A group of English students walking to class. A report by The Russell Group aimed to help student debtors by pushing for a lower interest rate on loans.
The Russell Group, who represents 24 of the United Kingdom’s most prestigious universities, published a blog that urged the government to reevaluate the upcoming 6.1 percent interest rate on student loans, among other issues.
The blog was published on July 17, 2017 by Dr. Tim Bradshaw, the Acting Director of the Russell Group. In the piece, Bradshaw described the 6.1 percent interest rate on student loans as “very high” and “out of touch.” Bradshaw went on to state the following, “A reassessment here now seems highly appropriate as inflation starts to return.”
The 6.1 percent interest rate is set to kick in this September and has been met with much opposition from a number of groups, including a report released by the Institute for Fiscal Studies (IFS). The Student Loan Report covered the IFS report which mentioned that the new interest rate would cause the average UK student to hold more than £50,000 in student loan debt.
Bradshaw also took some time to criticize another policy set by the government, the income threshold. Dr. Bradshaw urged the government to consider raising the £21,000 income threshold. Under this stipulation, once a graduate starts making at least £21,000 annually, they are forced to begin student loan repayment.
“The £21,000 repayment threshold could also be reconsidered.

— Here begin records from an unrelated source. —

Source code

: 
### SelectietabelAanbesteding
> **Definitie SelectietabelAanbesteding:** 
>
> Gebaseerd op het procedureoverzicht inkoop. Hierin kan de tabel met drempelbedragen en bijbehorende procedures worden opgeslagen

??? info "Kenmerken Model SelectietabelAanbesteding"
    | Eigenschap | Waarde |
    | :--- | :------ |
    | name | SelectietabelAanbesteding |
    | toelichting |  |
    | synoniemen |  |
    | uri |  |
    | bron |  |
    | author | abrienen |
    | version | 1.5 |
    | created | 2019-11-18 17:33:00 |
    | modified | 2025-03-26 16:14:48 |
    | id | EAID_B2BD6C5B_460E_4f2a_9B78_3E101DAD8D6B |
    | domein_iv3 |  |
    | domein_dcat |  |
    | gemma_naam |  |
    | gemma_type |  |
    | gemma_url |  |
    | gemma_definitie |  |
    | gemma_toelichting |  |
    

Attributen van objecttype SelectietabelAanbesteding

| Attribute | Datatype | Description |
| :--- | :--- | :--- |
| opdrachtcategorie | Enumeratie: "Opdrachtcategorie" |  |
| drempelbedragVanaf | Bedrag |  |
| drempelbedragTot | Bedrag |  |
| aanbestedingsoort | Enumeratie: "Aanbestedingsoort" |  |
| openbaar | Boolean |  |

A higher level would allow new graduates to keep more of their earnings early on when individual finances are often tight,” said Bradshaw.
In his blog, Bradshaw goes on to say that he agrees with much of what is already in place in terms of the UK’s education policy. He also noted that students should have to contribute something to maintaining sustainable higher education funding.
“I think we can still look again at how the system might be made fairer for students without undermining the sustainability balance,” stated Bradshaw.
Amongst other suggestions, Bradshaw offered the idea that repayments could be made through an arrangement that takes money out of a student borrower’s salary. This would reduce the tax expense for graduates.
The piece written by Bradshaw on behalf of The Russell Group comes at a time when the student loan debt issue is coming to a head in the UK.
The UK is facing mounting debt overall. According to The Student Loan Report, student loan debt in Wales reach £3.7 billion this year, a 12 percent increase from last year. On a broader scale, student loan debt in the entire UK surpassed £100 billion for the first time in the country’s history.
Any good news is hard to find when discussing student debt in the United Kingdom, and some critics contend that it is hopeless to expect UK student borrowers to pay back their debt in full. Those who look towards the government for help may find only empty hands. Earlier in 2017, the government sold off a sizable chunk of its student loan portfolio to private investors. The deal drew attention, but not for the right reasons, when it was dubbed a “high risk” trade.
Adding to the government’s problems, recently published research revealed that 25 percent of European Union citizens who study in England return to their home country without paying back any of their student debt. News such as this only adds pressure to the situation, and it poses problems to the country’s government as a whole, as well as to taxpayers collectively.